Fruits with the highest sources of vitamin C include
- Citrus fruits and juices, such as orange and grapefruit
- Kiwi fruit
- Strawberries, raspberries, blueberries, cranberries
- Cantaloupe melons
Vegetables with the highest sources of vitamin C include
- Broccoli, Brussels sprouts, cauliflower
- Spinach, cabbage, turnip greens, and other leafy greens
- Tomatoes and tomato juice
- Peppers (red and green)
Why not try making my immune boosting mixture
Lemons are abundant in vitamin C. Ginger has anti-bacterial, anti-fungal and anti-toxic properties. It is used to help prevent the flu and colds.
- 1 large lemon
- 200 grams of Honey
- 1 portion fresh ginger (around ½ inch in length)
- Peel the ginger and then chop the lemon and ginger into small pieces and place into a blender.
- Add the honey and mix.
- Place the mixture in a glass jar and tighten lid. Keep mixture in the fridge.
- Adults take two tablespoons per day and children one teaspoon per day.
Why not start your day off with this ‘zest for life’ immune boosting orange, carrot, ginger and turmeric juice?
The oranges are full of the antioxidant vitamin c and also contain folate and other b vitamins (b vitamins are important for the nervous system and help reduce low mood too)- to name a few benefits!), the carrots are packed with beta carotene and also add some more vitamin c to zap those free radicals! the ginger and turmeric contain anti -inflammatory properties.
- Peel and chop 2 carrots and 2 oranges along with 1/2 inch of fresh ginger.
- Place into a juicer/ blender with a handful of ice cubes, a splash of sparkling water and 1 teaspoon of turmeric. Juice and enjoy!
How about an Immune boosting Shiitake Mushroom and Pak Choi broth for lunch? to enhance vitamin D levels.
Shiitake mushrooms are low in calories, a good source of fibre, contain important amino acids, B vitamins and some minerals. They also contain sterols and lipids linked to boosting the immune system and lowering cholesterol. These very tasty mushrooms also provide a great vitamin D boost as they contain D2, D3 and D4 forms. Pak Choi are an excellent source of vitamin A and C and are a good source of manganese and zinc… and then we’ve got the ginger too..

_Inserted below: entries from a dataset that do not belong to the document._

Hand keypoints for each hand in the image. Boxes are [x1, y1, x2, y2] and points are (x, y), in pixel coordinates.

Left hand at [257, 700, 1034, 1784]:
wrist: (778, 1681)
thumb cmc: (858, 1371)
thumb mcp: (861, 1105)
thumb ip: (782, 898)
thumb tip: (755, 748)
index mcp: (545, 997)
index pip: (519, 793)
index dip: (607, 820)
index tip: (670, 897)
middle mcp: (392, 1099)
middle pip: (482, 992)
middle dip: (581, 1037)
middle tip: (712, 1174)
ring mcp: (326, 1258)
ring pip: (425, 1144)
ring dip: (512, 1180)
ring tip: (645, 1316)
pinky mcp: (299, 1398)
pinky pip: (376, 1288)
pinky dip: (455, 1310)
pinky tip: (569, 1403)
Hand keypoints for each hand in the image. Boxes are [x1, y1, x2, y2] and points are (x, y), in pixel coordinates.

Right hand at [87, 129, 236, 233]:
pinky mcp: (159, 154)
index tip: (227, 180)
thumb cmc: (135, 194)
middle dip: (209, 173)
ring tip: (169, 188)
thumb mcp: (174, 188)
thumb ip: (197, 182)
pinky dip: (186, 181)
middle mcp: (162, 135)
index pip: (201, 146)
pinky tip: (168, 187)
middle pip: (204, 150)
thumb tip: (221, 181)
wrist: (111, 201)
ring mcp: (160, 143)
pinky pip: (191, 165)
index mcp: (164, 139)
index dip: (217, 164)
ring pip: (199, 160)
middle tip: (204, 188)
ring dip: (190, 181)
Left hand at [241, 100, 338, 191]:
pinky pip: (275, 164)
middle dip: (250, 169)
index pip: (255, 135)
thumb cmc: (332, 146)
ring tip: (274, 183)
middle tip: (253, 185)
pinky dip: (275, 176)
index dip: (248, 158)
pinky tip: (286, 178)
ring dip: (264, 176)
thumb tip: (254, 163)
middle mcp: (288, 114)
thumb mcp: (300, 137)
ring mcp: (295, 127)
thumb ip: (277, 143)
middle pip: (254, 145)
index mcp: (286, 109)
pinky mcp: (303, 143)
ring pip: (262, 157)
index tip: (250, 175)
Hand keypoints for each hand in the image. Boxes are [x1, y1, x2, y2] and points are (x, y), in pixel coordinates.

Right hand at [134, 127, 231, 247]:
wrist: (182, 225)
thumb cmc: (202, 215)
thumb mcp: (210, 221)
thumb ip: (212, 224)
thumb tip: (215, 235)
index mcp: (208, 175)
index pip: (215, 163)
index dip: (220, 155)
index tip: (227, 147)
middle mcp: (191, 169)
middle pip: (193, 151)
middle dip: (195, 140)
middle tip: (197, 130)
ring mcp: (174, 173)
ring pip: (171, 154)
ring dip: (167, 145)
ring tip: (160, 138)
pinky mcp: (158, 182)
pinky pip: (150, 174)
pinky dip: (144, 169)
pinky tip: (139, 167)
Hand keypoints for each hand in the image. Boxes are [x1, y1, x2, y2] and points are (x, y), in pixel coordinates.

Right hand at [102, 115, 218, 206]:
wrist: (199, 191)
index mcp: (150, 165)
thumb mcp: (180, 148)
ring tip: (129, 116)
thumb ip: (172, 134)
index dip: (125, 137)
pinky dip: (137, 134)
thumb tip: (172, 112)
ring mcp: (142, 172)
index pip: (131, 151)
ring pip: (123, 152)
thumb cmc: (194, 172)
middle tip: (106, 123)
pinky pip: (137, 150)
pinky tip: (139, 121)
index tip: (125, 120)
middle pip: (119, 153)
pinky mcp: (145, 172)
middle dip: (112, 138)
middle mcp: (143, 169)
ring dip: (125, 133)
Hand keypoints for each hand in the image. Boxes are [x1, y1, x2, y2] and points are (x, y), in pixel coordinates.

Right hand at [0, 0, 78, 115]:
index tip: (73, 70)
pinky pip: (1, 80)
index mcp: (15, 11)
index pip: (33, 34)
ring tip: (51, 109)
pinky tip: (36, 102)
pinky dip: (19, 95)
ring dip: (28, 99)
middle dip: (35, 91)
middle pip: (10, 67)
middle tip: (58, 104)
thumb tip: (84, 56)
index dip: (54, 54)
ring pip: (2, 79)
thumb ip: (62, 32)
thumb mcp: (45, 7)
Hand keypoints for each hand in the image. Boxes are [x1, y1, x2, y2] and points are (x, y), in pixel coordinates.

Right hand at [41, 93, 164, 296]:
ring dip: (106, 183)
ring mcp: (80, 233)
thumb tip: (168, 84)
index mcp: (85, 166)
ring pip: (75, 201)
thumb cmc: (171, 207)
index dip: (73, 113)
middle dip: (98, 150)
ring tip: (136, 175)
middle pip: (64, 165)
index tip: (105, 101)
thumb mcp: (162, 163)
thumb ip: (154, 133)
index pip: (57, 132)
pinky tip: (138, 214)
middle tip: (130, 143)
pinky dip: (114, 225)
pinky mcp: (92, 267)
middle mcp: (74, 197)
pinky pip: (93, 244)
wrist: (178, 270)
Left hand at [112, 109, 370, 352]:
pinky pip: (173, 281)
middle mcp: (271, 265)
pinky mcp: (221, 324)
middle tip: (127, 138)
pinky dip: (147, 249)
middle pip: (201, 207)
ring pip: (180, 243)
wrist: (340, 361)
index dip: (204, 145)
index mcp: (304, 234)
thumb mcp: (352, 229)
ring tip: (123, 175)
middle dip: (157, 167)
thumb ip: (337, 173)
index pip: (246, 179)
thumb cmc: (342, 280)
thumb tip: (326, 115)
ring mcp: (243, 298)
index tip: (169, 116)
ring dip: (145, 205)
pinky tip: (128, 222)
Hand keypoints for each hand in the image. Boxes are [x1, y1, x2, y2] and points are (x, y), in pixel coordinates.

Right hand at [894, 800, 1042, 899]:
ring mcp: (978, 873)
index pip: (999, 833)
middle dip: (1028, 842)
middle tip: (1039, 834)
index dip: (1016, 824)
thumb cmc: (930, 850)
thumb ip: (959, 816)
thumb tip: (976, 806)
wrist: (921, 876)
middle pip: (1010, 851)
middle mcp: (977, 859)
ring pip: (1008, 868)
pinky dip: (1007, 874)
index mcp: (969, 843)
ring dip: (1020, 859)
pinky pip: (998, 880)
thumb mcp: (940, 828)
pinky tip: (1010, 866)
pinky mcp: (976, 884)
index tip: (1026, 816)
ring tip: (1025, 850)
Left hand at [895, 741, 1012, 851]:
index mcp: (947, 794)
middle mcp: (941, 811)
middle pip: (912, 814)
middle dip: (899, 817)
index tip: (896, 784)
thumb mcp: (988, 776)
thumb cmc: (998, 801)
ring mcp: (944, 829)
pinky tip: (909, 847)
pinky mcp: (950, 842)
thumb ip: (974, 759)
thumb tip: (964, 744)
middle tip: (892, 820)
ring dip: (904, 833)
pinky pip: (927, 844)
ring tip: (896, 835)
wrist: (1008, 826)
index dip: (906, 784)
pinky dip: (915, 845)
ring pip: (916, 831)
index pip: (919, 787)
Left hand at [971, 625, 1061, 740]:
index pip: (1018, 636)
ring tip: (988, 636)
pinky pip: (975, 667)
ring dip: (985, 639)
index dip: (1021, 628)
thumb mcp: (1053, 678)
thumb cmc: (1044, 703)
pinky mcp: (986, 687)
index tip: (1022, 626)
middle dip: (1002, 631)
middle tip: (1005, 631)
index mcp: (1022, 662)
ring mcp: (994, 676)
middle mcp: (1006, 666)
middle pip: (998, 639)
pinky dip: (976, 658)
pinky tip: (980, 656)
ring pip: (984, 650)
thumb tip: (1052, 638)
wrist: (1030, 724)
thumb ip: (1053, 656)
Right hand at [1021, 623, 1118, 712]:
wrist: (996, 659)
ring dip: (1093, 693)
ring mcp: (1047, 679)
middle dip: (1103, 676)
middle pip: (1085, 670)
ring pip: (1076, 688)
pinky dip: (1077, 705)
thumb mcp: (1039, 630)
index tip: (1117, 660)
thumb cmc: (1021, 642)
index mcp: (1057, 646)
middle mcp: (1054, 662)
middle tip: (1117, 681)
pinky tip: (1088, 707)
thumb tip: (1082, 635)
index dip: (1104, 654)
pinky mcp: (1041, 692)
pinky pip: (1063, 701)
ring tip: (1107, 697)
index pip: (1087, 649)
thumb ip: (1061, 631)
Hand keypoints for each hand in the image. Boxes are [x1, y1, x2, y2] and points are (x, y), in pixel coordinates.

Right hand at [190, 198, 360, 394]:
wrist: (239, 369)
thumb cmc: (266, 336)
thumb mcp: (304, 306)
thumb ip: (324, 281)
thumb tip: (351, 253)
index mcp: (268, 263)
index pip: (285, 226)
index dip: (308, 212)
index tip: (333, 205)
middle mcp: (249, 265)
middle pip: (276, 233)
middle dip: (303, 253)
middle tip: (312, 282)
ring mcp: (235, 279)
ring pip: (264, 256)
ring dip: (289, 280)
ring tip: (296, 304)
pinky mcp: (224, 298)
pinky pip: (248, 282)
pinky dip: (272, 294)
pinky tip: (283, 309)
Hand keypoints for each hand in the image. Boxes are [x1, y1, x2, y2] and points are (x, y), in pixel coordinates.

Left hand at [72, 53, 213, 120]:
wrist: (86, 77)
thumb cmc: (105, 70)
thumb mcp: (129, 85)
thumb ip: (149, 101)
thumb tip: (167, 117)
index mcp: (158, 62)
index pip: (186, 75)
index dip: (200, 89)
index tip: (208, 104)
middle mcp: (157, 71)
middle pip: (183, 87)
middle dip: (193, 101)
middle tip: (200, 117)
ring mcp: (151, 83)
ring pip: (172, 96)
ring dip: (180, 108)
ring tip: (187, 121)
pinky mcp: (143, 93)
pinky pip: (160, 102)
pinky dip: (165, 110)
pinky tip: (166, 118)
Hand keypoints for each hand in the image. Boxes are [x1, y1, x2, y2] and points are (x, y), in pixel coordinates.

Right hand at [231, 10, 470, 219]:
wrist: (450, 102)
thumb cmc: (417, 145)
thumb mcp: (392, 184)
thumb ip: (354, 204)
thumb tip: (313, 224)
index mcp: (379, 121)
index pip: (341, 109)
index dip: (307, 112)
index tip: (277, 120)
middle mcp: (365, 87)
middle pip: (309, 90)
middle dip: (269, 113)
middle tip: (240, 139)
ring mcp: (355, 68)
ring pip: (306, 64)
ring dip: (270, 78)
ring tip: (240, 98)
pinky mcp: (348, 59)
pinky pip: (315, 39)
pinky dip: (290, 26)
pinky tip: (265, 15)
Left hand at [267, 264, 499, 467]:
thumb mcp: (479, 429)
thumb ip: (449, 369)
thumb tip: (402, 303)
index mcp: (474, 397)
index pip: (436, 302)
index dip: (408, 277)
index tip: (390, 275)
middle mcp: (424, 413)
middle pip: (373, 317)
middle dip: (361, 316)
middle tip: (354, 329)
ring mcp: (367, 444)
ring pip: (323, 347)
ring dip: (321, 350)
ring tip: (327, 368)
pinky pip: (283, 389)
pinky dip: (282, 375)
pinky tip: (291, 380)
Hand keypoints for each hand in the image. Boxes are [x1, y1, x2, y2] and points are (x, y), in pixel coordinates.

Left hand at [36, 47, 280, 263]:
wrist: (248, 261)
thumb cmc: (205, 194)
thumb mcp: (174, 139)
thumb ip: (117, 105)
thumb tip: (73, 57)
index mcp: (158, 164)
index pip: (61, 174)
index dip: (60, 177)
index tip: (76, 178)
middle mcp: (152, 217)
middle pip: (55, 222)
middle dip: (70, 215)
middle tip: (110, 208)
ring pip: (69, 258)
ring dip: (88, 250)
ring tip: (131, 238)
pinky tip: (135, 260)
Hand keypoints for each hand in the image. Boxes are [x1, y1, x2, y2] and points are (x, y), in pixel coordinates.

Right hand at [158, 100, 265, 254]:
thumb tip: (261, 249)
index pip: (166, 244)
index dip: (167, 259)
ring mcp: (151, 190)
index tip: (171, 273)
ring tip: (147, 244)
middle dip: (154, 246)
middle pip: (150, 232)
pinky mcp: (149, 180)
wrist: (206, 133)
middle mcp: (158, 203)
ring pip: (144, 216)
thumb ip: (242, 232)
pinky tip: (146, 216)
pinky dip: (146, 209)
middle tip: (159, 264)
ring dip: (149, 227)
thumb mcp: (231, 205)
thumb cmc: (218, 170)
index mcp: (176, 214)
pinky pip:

Ingredients needed (3 portions – double up as appropriate)
- 8 shiitake mushrooms, cleaned, stems removed and thinly cut
- 4 Pak choy, washed and cut vertically in half
- 1.5 tbsp rice vinegar
- 3 garlic, grated
- 2 thumb-sized ginger, peeled and grated
- Pinch of Sea salt
- 200 g Chinese noodles
- 700 ml of vegetable stock
- 1 tbsp of Olive oil
Here is how to make it
- In a saucepan, cook the Chinese noodles according to package instructions, drain and set aside.
- Use the same saucepan to bring the vegetable stock to the boil and place aside.
- In a wok over a medium heat, heat the Olive oil and add the garlic and ginger, cook for roughly about 1-2 mins.
- Add the shiitake mushrooms and cook until soft.
- Then, add the Pak Choi and cook until soft, but still crunchy.
- Add rice vinegar and a sprinkle of salt and continuously to stir for another 1-2 mins. Adjust the seasoning, if needed.
- Into serving bowls, first add the noodles, then the vegetable stock. Finally top the bowl with Pak Choi and Shiitake mushrooms.